### DATA BELOW
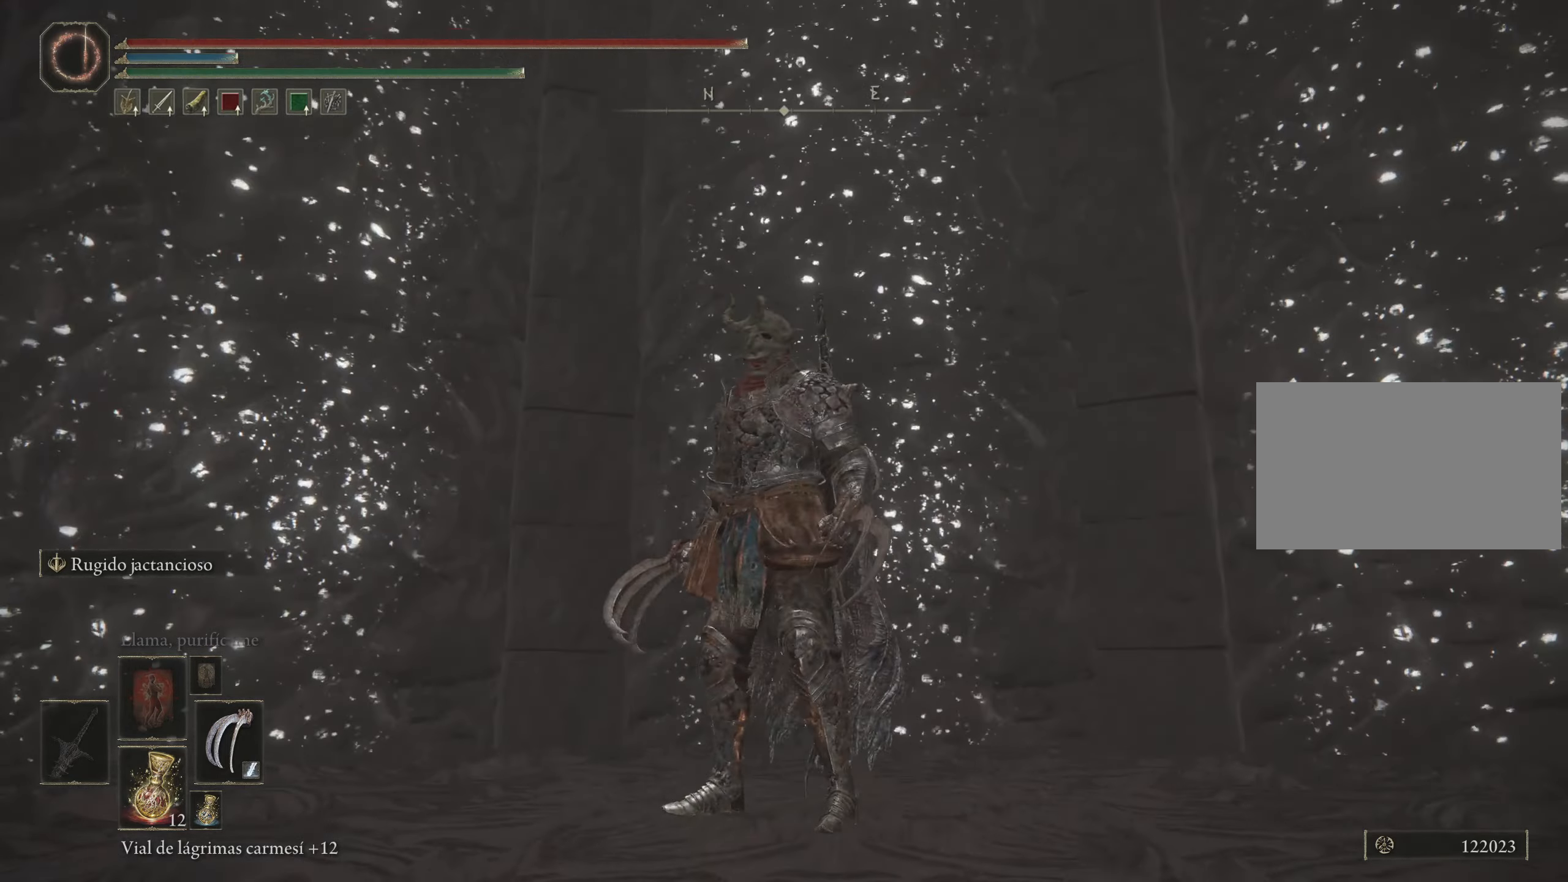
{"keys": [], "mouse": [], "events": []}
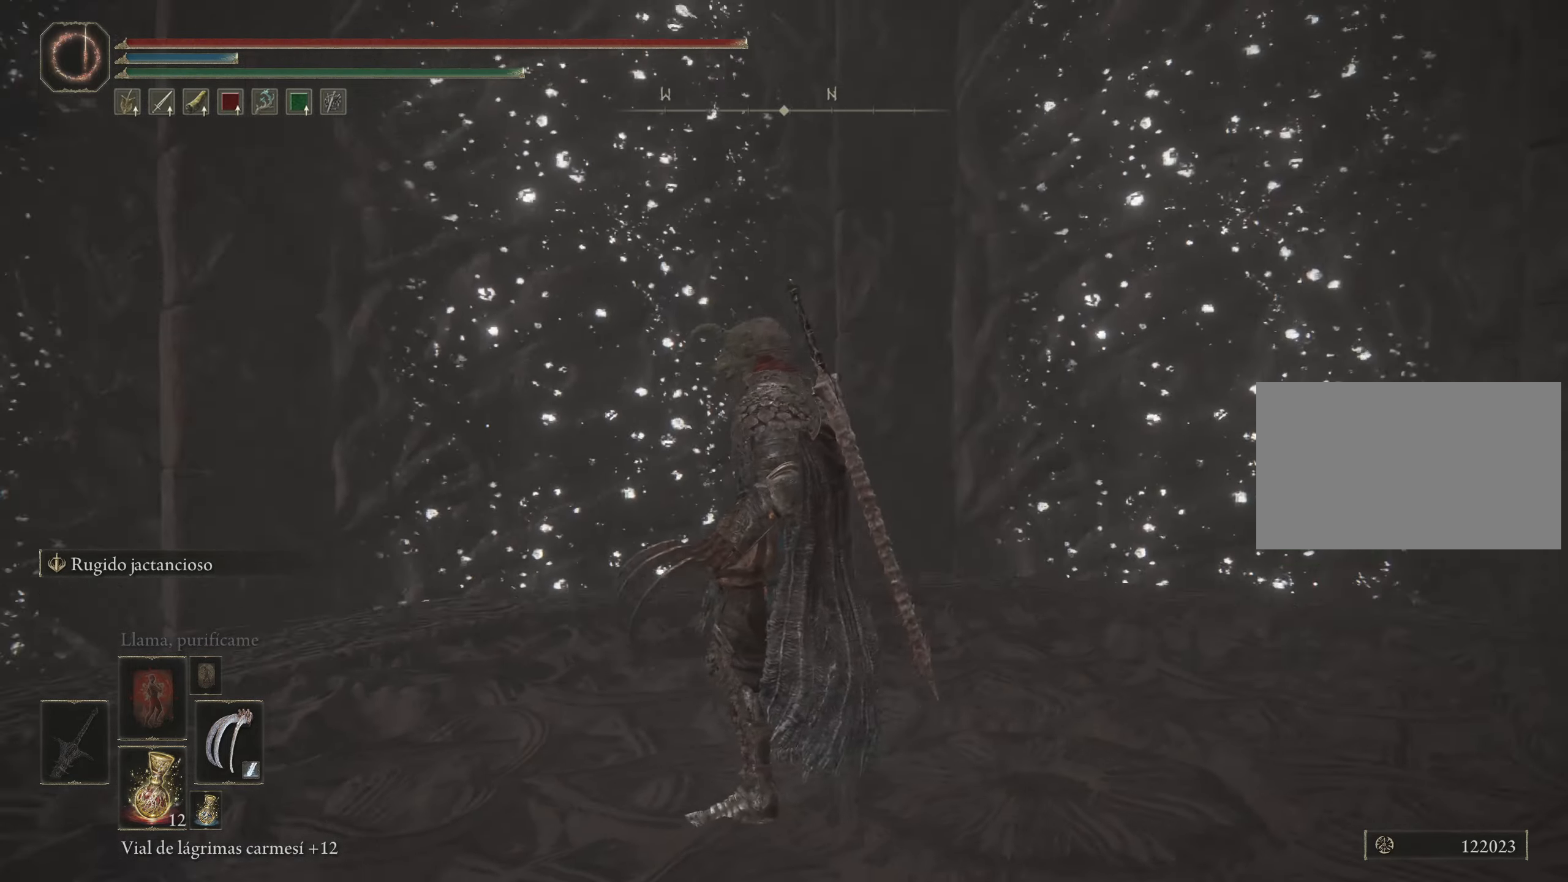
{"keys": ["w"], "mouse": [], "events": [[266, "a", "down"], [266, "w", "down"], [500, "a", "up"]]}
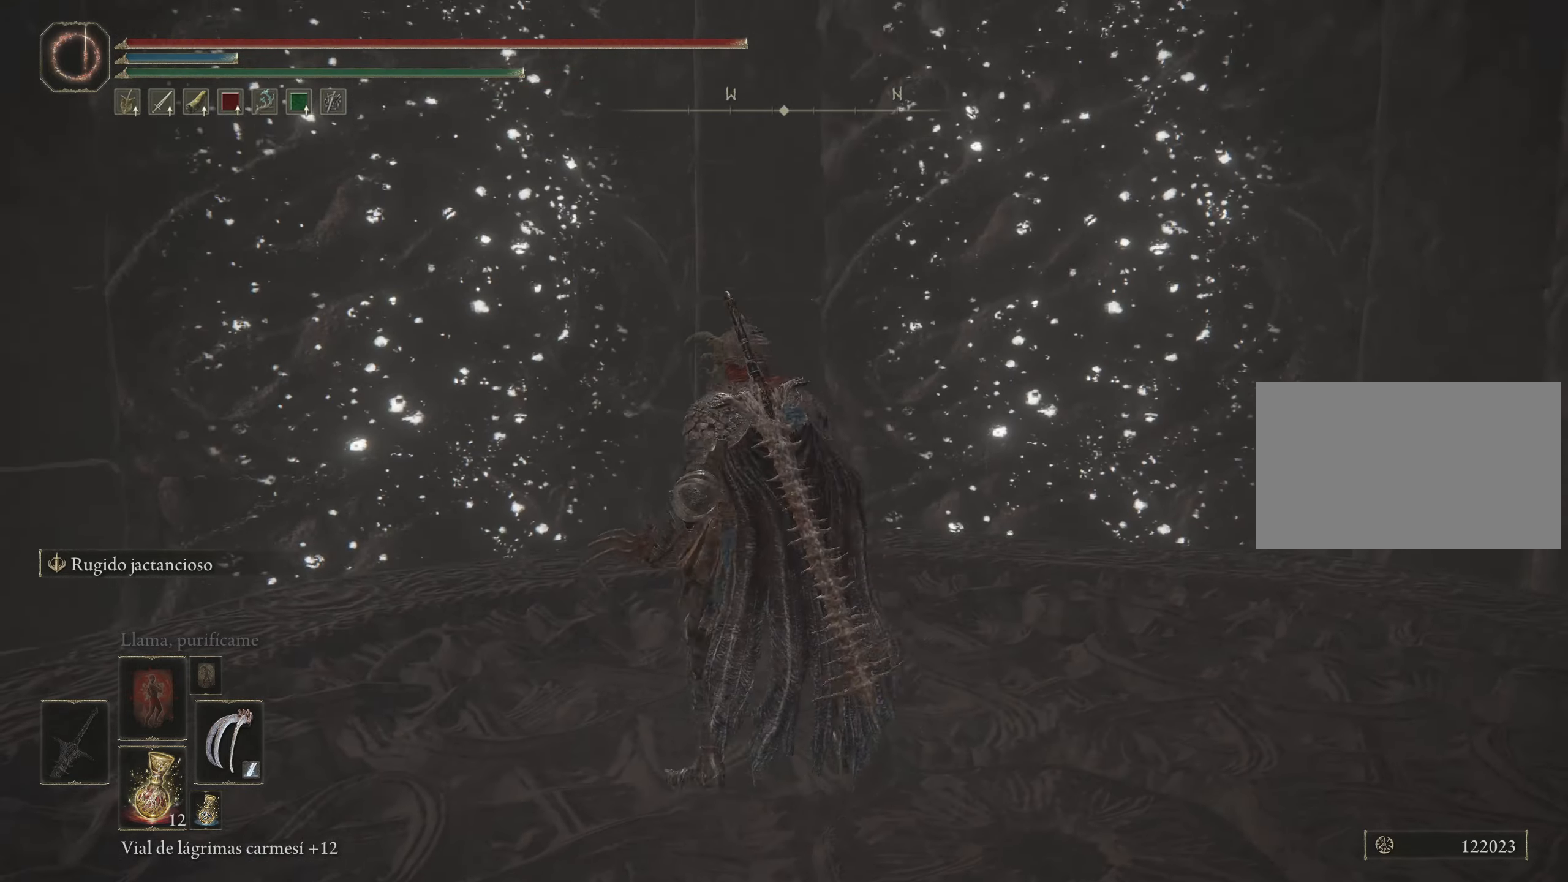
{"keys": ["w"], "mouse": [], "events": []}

### TASK DESCRIPTION
All of the lines above must be repeated without alteration, though the pictures are to be excluded.

### WRITTEN REPLY
{"keys": [], "mouse": [], "events": []}
{"keys": ["w"], "mouse": [], "events": [[266, "a", "down"], [266, "w", "down"], [500, "a", "up"]]}
{"keys": ["w"], "mouse": [], "events": []}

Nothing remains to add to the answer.